Dans ce système, le qualificatif " vital" est employé dans un sens large qui dépasse le cadre clinique d'urgence. Sont aussi considérés vitaux les médicaments qui peuvent sauver des vies à moyen terme, c'est-à-dire ceux dont le traitement ne doit pas être interrompu. Et encore ceux qui font partie de la sélection de base des services de santé. Parmi les produits " vitaux ", on pourra trouver par exemple des anti-hypertenseurs, du mébendazole ou de l'aspirine à côté des médicaments proprement vitaux, au sens habituel du mot.
Cette distinction des priorités, adoptée par des centrales d'approvisionnement, peut être mise à profit dans les centres de santé pour fixer l'attention sur un petit nombre de médicaments qui ne devraient jamais manquer.
2. La qualité des médicaments :une préoccupation à ne pas négliger dans l'urgence
La qualité des médicaments est généralement convenable chez les distributeurs officiellement reconnus. Il n'en est pas de même dans le circuit illicite qui propose les marchandises sans délai et à moindre coût: on peut y trouver des produits mal fabriqués, sous-dosés ou même sans principe actif, défauts que ne laisse pas suspecter leur aspect extérieur.
La réduction des coûts et la rapidité de la restauration du stock ne peuvent pas être envisagés au détriment de l'impératif de qualité.
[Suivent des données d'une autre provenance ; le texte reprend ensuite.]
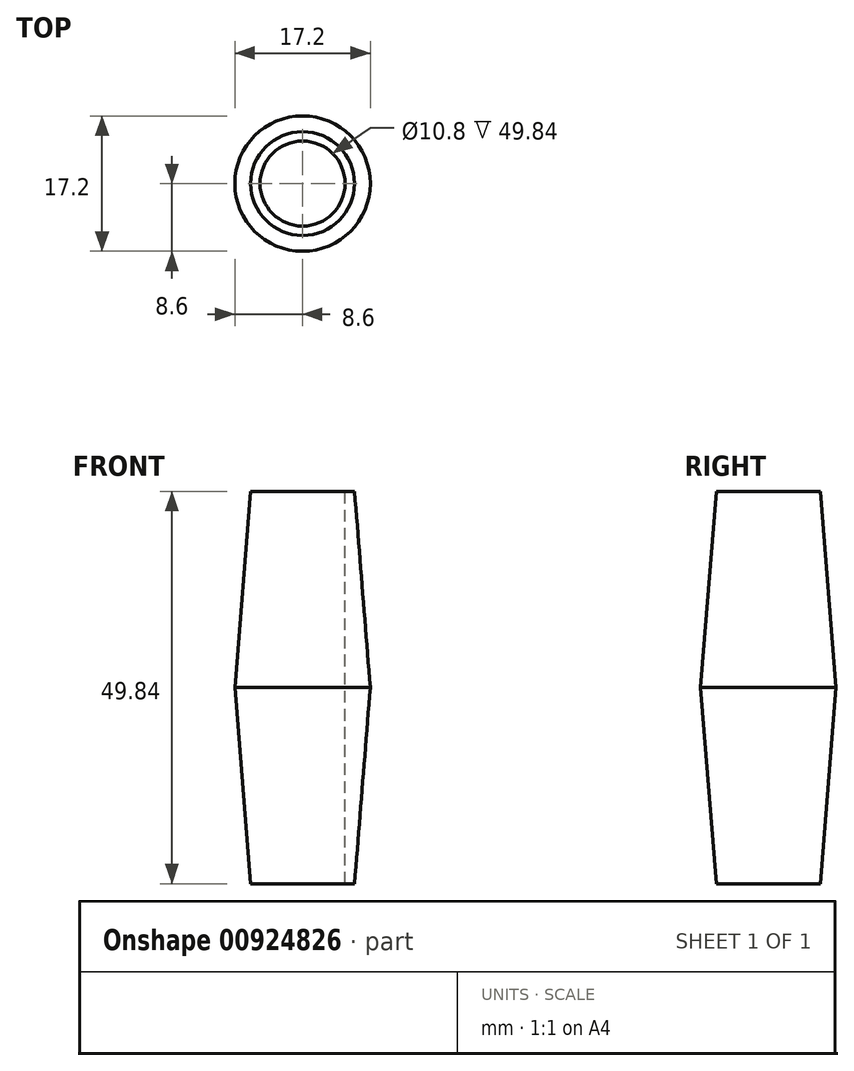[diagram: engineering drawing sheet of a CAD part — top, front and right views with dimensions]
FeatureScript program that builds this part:
annotation { "Feature Type Name" : "Feature", "Feature Type Description" : "" }
export const myFeature = defineFeature(function(context is Context, id is Id, definition is map)
    precondition{}
    {
        {
            var Q0;
            Q0=qCreatedBy(makeId("Front.planeOp"),FACE);
            var sketch = newSketch(context, id + "F0", { "sketchPlane" : qUnion([Q0])});
            skLineSegment(sketch, "E0", {"start": v(0, 0) * mm, "end": v(0, 24.92) * mm});
            skLineSegment(sketch, "E1", {"start": v(0, 24.92) * mm, "end": v(-1.2, 24.92) * mm});
            skLineSegment(sketch, "E2", {"start": v(-1.2, 24.92) * mm, "end": v(-3.2, 0) * mm});
            skLineSegment(sketch, "E3", {"start": v(-3.2, 0) * mm, "end": v(-1.2, -24.92) * mm});
            skLineSegment(sketch, "E4", {"start": v(-1.2, -24.92) * mm, "end": v(0, -24.92) * mm});
            skLineSegment(sketch, "E5", {"start": v(0, -24.92) * mm, "end": v(0, 0) * mm});
            skLineSegment(sketch, "E6", {"start": v(0, 0) * mm, "end": v(-3.2, 0) * mm, "construction": true});
            skLineSegment(sketch, "E7", {"start": v(5.4, 35.88) * mm, "end": v(5.4, -45.14) * mm, "construction": true});
            skSolve(sketch);
        }
        {
            var Q0;
            Q0=makeQuery(id+"F0.imprint","IMPRINT",FACE,{"disambiguationData":[TD([[makeQuery(id+"F0.imprint","IMPRINT",EDGE,{"derivedFrom":sQuery(id+"F0.wireOp",EDGE,"E0")}),1.0]])]});
            var Q1;
            Q1=sQuery(id+"F0.wireOp",EDGE,"E7");
            revolve(context, id + "F1", {"surfaceOperationType" : NewSurfaceOperationType.NEW, "entities" : qUnion([Q0]), "axis" : qUnion([Q1]), "revolveType" : RevolveType.FULL});
        }
    });
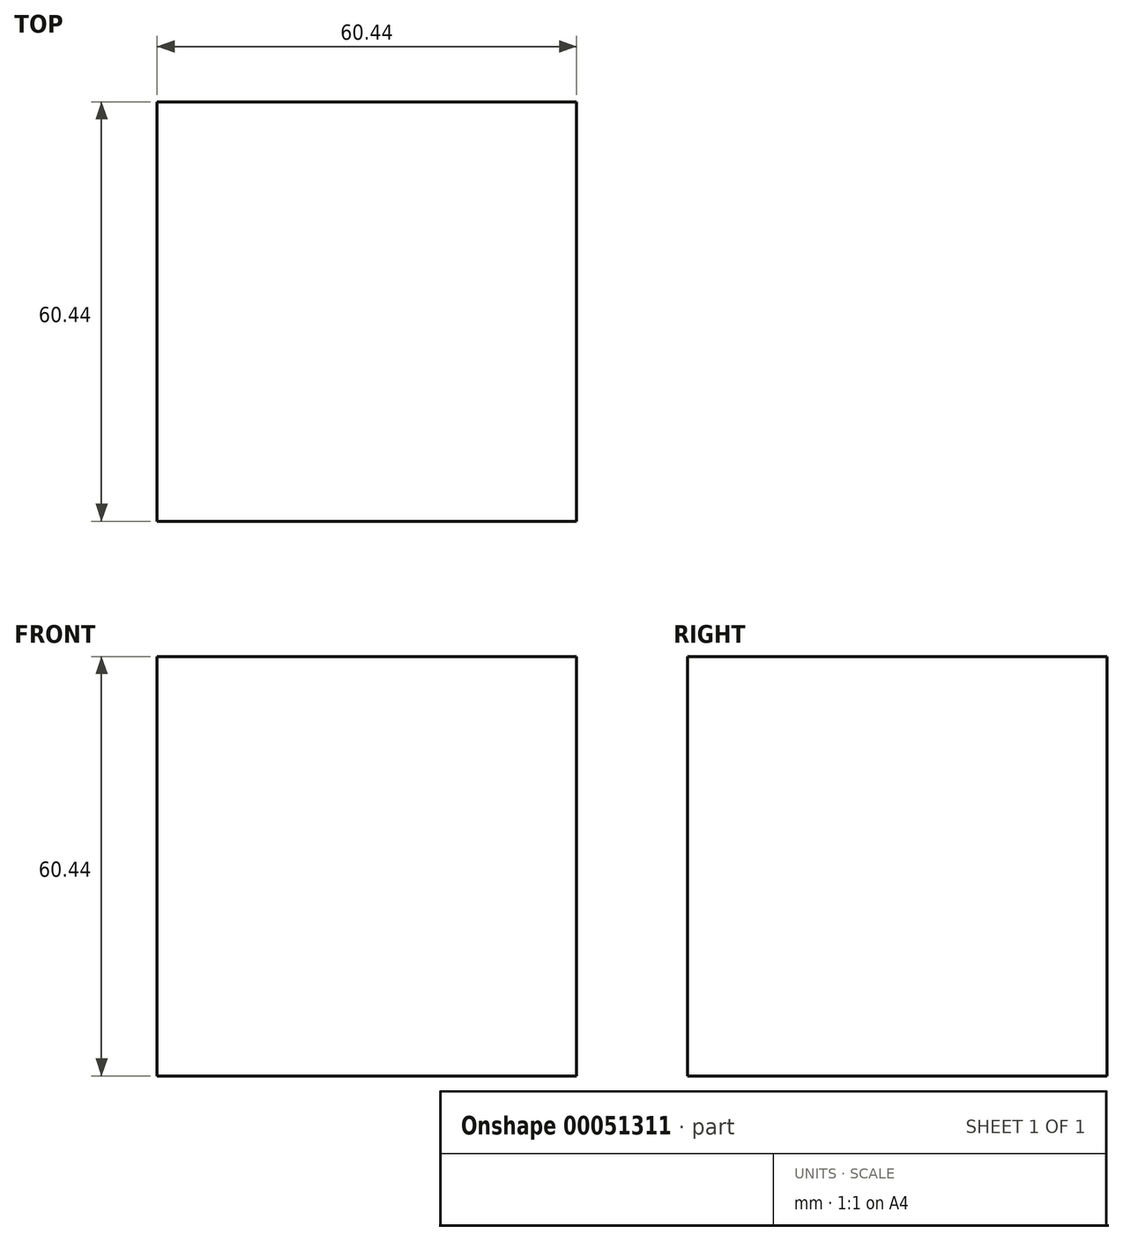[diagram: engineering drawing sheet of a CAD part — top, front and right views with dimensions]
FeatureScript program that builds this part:
annotation { "Feature Type Name" : "Feature", "Feature Type Description" : "" }
export const myFeature = defineFeature(function(context is Context, id is Id, definition is map)
    precondition{}
    {
        {
            var Q0;
            Q0=qCreatedBy(makeId("Top.planeOp"),FACE);
            var sketch = newSketch(context, id + "F0", { "sketchPlane" : qUnion([Q0])});
            skLineSegment(sketch, "E0.rect.bottom", {"start": v(-30.22, 30.22) * mm, "end": v(30.22, 30.22) * mm});
            skLineSegment(sketch, "E0.rect.top", {"start": v(-30.22, -30.22) * mm, "end": v(30.22, -30.22) * mm});
            skLineSegment(sketch, "E0.rect.left", {"start": v(-30.22, 30.22) * mm, "end": v(-30.22, -30.22) * mm});
            skLineSegment(sketch, "E0.rect.right", {"start": v(30.22, 30.22) * mm, "end": v(30.22, -30.22) * mm});
            skPoint(sketch, "E0.rect.middle", {"position": v(0, 0) * mm});
            skSolve(sketch);
        }
        {
            var Q0;
            Q0=qCreatedBy(makeId("Front.planeOp"),FACE);
            var sketch = newSketch(context, id + "F1", { "sketchPlane" : qUnion([Q0])});
            skLineSegment(sketch, "E1", {"start": v(0, 0) * mm, "end": v(0, 60.44) * mm});
            skSolve(sketch);
        }
        {
            var Q0;
            Q0=makeQuery(id+"F0.imprint","IMPRINT",FACE,{"disambiguationData":[TD([[makeQuery(id+"F0.imprint","IMPRINT",EDGE,{"derivedFrom":sQuery(id+"F0.wireOp",EDGE,"E0.rect.bottom")}),-1.0]])]});
            var Q1;
            Q1=sQuery(id+"F1.wireOp",EDGE,"E1");
            sweep(context, id + "F2", {"profiles" : qUnion([Q0]), "path" : qUnion([Q1])});
        }
    });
Les conditions de stockage conditionnent (déterminent) la conservation de la qualité. Parmi les substances les plus actives, la plupart sont les plus fragiles et particulièrement lorsqu'elles sont en solution injectable.
L'armoire à médicaments d'urgence doit être périodiquement vérifiée, avec une attention particulière pour les produits rarement utilisés. Ceux dont la date de péremption est dépassée seront éliminés. Mais, certains peuvent être altérés avant l'expiration de cette date par l'effet de la chaleur.
Toujours vérifier, avant l'usage, la limpidité et l'absence de coloration anormales des solutions, ainsi que des poudres ou des comprimés. Mais toute dégradation n'est pas traduite par une modification visible: c'est le cas des anesthésiques, de la méthyl-ergométrine (Methergin®), de l'oxytocine (Syntocinon®), de l'insuline, dont l'activité tend à disparaître lorsqu'ils sont stockés hors d'un réfrigérateur.
En conclusion
L'urgence ne dispense ni de la réflexion clinique, ni des précautions élémentaires dans le choix et l'utilisation des médicaments. Les agents de santé isolés sont amenés à administrer des traitements généralement réservés aux médecins. Pour cela les médicaments indispensables sont en nombre limité; leurs risques, leurs limites et leurs avantages doivent être parfaitement connus et leur usage codifié. Encore faut-il que ces médicaments soient disponibles, de bonne qualité et accessibles financièrement, ce à quoi contribuent des procédures de gestion réalistes et bien suivies.